Though past Nintendo consoles have offered online functionality, they’ve always paled in comparison to similar offerings from Microsoft and Sony. In an effort to ensure that gamers see the upcoming Wii U console as a truly viable online gaming platform, Nintendo has signed an agreement with peripheral maker Turtle Beach to develop two separate headsets specifically for the console that will allow Wii U owners to experience the same sort of gameplay experience they might find on other consoles. Specifically, 360 degree sound and the ability to shout taunts at whoever just shot your avatar in the head.
The less expensive of the headsets is dubbed the Ear Force NLa, and is expected to hit store shelves in time for the 2012 holiday season. It features a $35 price point, and according to Turtle Beach, offers “high-fidelity stereo game audio and crystal-clear communication in a sleek, lightweight and durable design.” It’s designed to plug directly into the Wii U’s GamePad controller, though helpfully Turtle Beach also made the device compatible with Nintendo’s 3DS and DS handhelds.
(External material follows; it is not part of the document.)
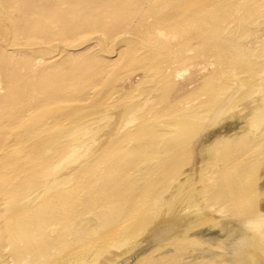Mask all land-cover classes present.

Unlike the NLa, which can be purchased in both black and white, its big brother, the Ear Force N11, is only available in black. It too should hit shelves in time for the holidays, but at a slightly higher $50 price point. The N11 features all the accoutrements of the NLa, except that its “acoustically angled 50mm speakers” offer superior sound, and its “lightweight headband and breathable mesh ear cushions” allow for comfortable play even during extended gaming sessions.
While these both seem like quite solid devices, the real news here is that Nintendo is making a direct move into territory that has been foreign to it for years. Microsoft and Sony have allowed players to chat back and forth while playing their games via headset for the majority of the past decade, and this deal with Turtle Beach appears to be an attempt by Nintendo to even the playing field a bit. Unfortunately, as both of these headsets are third-party devices that must be purchased separately from the Wii U, they won’t have the ubiquity of the Xbox 360’s headset, but it’s certainly a novel move for Nintendo.
Still, given the company’s long-standing attempts to sanitize its online experience, we’re curious to see how widely employed these devices might be. If Nintendo decides to prohibit free speech in online multiplayer games, they may effectively become merely nice pairs of headphones.